According to Diana, the armor was donned by a famous Amazon warrior known as Asteria (who is portrayed by former Wonder Woman actress Lynda Carter) and was forged from the combined armor pieces of every Amazon alive at the time. She donned it in a fierce battle against man's forces, taking the brunt of their attack so that her companions could seek refuge on Themyscira, making her and the outfit the stuff of legend. Therefore, when Diana wears it to confront Cheetah (Kristen Wiig) and Max Lord (Pedro Pascal), she does it to honor one of her biggest idols.

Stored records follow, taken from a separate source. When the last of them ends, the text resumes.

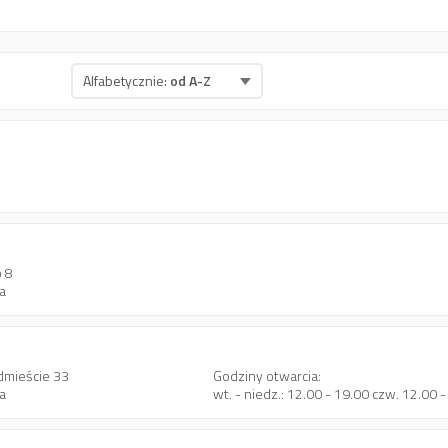
Alfabetycznie:
od A-Z
o 8
a
dmieście 33
Godziny otwarcia:
a
wt. - niedz.: 12.00 - 19.00 czw. 12.00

Shades of the Kingdom Come comics

To the average consumer of comic book-based media, Diana's golden eagle armor may come as a bit of a surprise at first, and surely cause some confusion. It's unlike anything we've seen on the big screen before, and surely has to be some strange, made-up piece of Amazonian history created for the film, right? 

Not quite. As it turns out, this look for Wonder Woman is over 25 years old, and finds its roots in a legendary DC comics story.

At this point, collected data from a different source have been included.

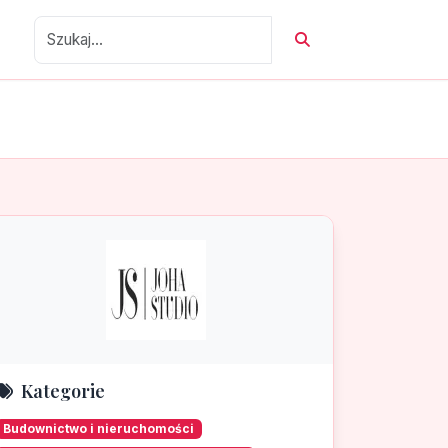
Kategorie
Budownictwo i nieruchomości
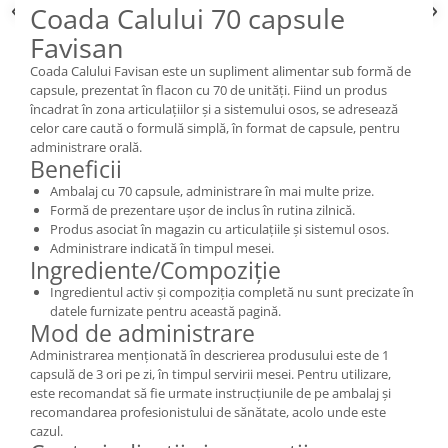
Coada Calului 70 capsule
Favisan
Coada Calului Favisan este un supliment alimentar sub formă de
capsule, prezentat în flacon cu 70 de unități. Fiind un produs
încadrat în zona articulațiilor și a sistemului osos, se adresează
celor care caută o formulă simplă, în format de capsule, pentru
administrare orală.
Beneficii
Ambalaj cu 70 capsule, administrare în mai multe prize.
Formă de prezentare ușor de inclus în rutina zilnică.
Produs asociat în magazin cu articulațiile și sistemul osos.
Administrare indicată în timpul mesei.
Ingrediente/Compoziție
Ingredientul activ și compoziția completă nu sunt precizate în
datele furnizate pentru această pagină.
Mod de administrare
Administrarea menționată în descrierea produsului este de 1
capsulă de 3 ori pe zi, în timpul servirii mesei. Pentru utilizare,
este recomandat să fie urmate instrucțiunile de pe ambalaj și
recomandarea profesionistului de sănătate, acolo unde este
cazul.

Back in 1996, comic book creator Alex Ross collaborated with Mark Waid on a four-issue miniseries titled Kingdom Come, which took a few of the publisher's most recognizable heroes in a bold new direction. In this futuristic "Elseworlds" story, an aged Justice League has crumbled, and certainly proves rather "out of touch" with the modern world. Among the heroes featured is Diana of Themyscira, who is clad in an invulnerable gold-winged armor that she reserved for especially intense battles against powerful foes.

Even though Diana's WW84 armor and the version depicted in Kingdom Come are not exact duplicates, it's evident that the latter inspired the former. It's nice to see that those behind the big screen sequel found a way to pay tribute to this fan-favorite attire, while also redefining it for this generation.